-- SEU OBJETIVO --
Transcreva sem nenhuma alteração, no texto abaixo sobre a volta da água às torneiras em Franca, tudo desde "Devo estar sonhando." até "e desaparecido líquido.".

Vinte e oito de julho, Franca, São Paulo, Brasil. Quatro horas da manhã. Acordo com um barulho estranho. Água! Saindo de um lugar inusitado: da torneira!
Devo estar sonhando. Viro para o canto e novo barulho! Por incrível que pareça, está saindo água também do chuveiro! Levanto e me certifico que tanto a torneira da pia do meu banheiro como o chuveiro do banheiro do Jorginho estão abertos e jorrando, juntamente com algumas teias de aranha, aquele precioso e desaparecido líquido.
Dormir de novo? Nem pensar! A Graziela só vai chegar às 8 da manhã, e quem me garante que até lá aquela coisa maravilhosa vai continuar saindo da torneira? Faço café, bebo e vou para o tanque. Roupa do Leonardo que chegou depois de duas semanas na Argentina, roupa da Patrícia depois de dez dias no Rio Grande do Sul, roupa minha depois de uma semana na praia, sem falar das do Jorge e Jorginho que ficaram em Franca. Vou para o tanque cantarolando: “lava roupa todo dia, que alegria...”.

-- REGISTROS EXTRAÍDOS --
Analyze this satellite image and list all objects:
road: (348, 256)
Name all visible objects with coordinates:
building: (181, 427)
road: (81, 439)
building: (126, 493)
...
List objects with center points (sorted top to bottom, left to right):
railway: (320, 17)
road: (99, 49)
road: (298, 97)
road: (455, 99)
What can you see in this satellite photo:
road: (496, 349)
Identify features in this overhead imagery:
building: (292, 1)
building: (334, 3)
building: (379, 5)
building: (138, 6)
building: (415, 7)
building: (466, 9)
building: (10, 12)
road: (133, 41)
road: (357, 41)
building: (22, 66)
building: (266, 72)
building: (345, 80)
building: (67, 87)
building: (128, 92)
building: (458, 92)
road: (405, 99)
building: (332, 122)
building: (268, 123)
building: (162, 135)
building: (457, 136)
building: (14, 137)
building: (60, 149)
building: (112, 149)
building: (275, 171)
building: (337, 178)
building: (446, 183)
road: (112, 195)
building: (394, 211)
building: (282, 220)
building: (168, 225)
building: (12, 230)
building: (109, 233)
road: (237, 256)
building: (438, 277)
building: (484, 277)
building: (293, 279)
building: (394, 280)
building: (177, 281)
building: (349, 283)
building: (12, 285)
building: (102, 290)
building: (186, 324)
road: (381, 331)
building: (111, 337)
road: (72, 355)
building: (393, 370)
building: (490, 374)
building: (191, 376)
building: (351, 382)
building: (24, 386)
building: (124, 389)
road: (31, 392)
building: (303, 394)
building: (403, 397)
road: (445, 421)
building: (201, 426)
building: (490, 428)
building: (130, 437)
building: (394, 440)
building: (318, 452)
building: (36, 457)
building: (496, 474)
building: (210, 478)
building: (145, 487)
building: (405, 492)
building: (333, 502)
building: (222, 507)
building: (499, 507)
* * *
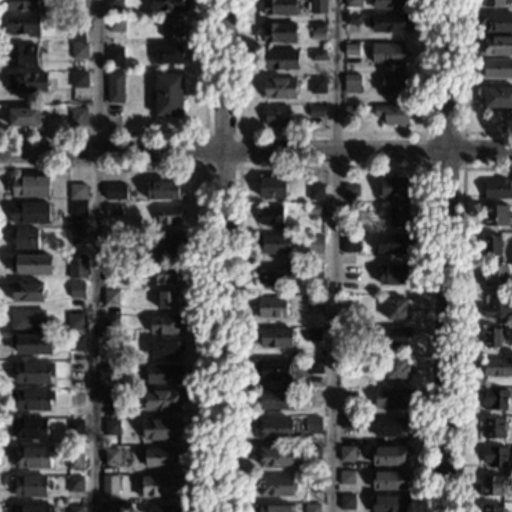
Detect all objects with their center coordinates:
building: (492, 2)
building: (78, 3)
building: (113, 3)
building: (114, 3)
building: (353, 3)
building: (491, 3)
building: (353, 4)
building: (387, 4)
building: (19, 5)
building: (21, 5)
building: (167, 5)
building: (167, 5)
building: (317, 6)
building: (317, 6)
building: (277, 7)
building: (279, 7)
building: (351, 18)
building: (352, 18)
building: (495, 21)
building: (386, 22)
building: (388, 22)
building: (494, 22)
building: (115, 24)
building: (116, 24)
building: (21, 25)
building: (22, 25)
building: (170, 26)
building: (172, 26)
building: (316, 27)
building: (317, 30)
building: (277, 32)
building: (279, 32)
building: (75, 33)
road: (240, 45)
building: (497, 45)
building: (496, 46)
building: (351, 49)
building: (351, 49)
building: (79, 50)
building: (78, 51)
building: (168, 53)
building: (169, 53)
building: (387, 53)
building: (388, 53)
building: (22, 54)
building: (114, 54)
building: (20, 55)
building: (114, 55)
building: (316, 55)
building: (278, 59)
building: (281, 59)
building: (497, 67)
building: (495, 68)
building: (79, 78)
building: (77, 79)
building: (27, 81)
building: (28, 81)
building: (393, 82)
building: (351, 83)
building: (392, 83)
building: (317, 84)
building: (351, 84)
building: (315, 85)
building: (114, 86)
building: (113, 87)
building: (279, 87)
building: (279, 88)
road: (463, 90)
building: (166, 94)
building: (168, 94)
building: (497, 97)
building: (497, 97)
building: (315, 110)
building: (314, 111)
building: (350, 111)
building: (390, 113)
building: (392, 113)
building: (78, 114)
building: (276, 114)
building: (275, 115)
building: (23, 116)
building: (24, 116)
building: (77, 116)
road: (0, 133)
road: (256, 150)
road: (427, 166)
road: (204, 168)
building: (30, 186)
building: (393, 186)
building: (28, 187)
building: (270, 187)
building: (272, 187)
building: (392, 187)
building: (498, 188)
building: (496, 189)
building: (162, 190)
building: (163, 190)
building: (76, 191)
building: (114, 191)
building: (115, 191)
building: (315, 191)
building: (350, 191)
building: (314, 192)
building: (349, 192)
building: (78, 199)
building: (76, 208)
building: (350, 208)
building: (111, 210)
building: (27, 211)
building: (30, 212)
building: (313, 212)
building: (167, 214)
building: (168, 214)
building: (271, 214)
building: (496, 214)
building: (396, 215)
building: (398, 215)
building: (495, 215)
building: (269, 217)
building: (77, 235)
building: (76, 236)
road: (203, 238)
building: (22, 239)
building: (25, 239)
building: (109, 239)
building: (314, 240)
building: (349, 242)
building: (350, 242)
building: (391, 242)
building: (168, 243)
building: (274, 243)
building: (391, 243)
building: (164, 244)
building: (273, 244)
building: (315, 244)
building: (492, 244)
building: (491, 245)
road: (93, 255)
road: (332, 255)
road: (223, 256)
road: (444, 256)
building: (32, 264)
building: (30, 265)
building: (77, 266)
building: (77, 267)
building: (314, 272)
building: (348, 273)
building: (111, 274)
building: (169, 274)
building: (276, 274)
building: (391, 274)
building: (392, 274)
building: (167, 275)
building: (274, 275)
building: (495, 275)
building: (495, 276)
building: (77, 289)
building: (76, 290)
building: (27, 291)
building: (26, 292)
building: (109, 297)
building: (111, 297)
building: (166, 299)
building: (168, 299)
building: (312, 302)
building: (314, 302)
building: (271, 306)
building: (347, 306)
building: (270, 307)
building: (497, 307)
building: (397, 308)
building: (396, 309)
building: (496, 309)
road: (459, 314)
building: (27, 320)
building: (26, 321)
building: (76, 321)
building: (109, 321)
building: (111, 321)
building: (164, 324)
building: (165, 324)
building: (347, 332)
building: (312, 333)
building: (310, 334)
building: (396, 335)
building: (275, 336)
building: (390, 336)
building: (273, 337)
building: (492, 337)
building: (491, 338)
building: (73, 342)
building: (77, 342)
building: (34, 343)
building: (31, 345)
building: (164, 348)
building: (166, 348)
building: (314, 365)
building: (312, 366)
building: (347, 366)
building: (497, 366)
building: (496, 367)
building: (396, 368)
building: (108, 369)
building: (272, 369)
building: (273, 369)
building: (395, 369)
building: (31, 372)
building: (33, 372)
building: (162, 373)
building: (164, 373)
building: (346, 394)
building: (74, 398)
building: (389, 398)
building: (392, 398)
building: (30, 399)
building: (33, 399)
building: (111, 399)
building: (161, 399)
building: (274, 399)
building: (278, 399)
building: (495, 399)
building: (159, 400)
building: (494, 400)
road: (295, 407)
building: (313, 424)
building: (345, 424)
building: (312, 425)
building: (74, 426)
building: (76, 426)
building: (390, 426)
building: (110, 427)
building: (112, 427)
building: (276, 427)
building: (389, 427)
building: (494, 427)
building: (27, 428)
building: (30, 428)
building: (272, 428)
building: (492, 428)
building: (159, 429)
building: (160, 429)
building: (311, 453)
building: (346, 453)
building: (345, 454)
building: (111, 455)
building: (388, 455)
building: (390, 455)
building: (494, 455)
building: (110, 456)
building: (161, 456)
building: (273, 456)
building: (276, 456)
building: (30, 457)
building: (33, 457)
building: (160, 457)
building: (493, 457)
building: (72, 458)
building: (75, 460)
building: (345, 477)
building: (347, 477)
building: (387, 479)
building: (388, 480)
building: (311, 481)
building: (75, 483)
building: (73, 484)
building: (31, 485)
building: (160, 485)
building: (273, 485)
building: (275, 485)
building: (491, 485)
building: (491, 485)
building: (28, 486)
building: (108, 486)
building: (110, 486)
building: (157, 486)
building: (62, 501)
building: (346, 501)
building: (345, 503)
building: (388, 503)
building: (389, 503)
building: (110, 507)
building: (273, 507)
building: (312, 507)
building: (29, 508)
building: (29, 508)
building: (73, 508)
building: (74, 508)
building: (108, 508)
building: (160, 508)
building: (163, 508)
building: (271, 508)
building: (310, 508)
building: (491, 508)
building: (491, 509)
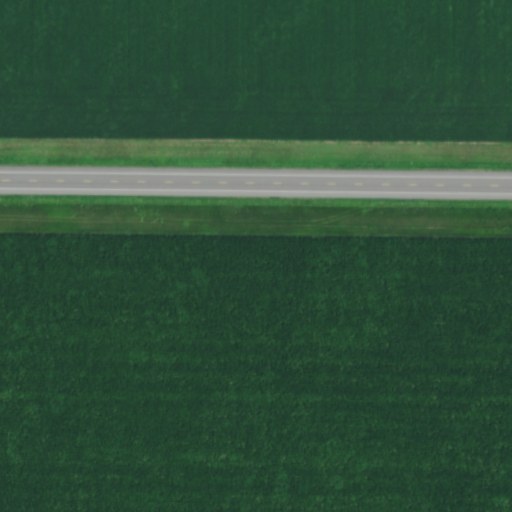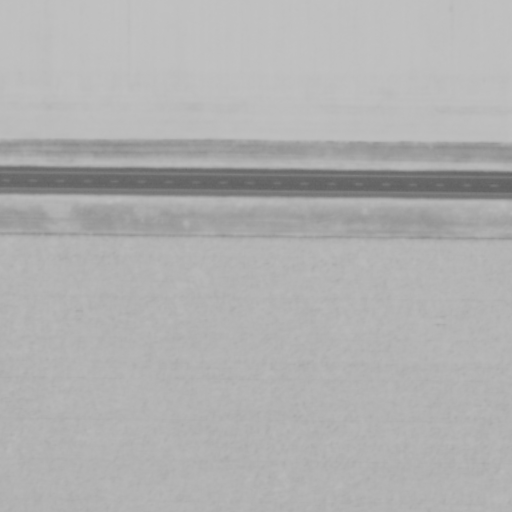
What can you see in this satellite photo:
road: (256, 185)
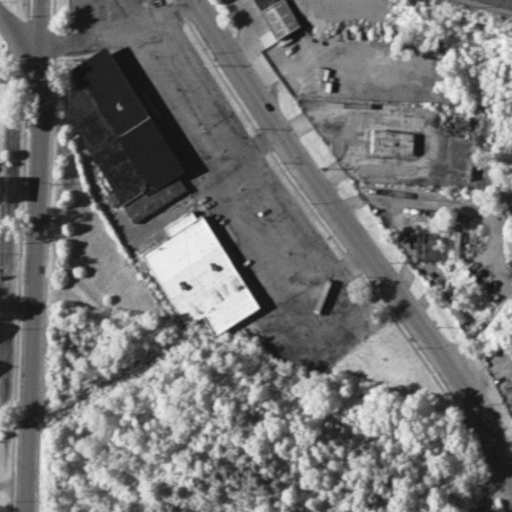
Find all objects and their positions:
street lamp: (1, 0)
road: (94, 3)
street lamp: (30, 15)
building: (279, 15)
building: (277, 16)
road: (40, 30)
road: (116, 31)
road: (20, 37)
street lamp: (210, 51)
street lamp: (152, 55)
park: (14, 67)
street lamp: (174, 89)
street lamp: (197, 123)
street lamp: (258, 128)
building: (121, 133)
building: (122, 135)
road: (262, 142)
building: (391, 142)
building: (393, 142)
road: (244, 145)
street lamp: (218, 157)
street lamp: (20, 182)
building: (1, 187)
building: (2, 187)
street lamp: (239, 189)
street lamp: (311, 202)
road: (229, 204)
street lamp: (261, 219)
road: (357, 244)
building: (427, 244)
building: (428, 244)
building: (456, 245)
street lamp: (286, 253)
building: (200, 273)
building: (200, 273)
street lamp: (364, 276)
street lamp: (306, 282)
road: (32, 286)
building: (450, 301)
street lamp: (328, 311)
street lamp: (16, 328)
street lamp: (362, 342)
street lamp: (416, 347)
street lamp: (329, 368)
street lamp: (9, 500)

-- ÁREA DE RESPOSTA --
Devo estar sonhando. Viro para o canto e novo barulho! Por incrível que pareça, está saindo água também do chuveiro! Levanto e me certifico que tanto a torneira da pia do meu banheiro como o chuveiro do banheiro do Jorginho estão abertos e jorrando, juntamente com algumas teias de aranha, aquele precioso e desaparecido líquido.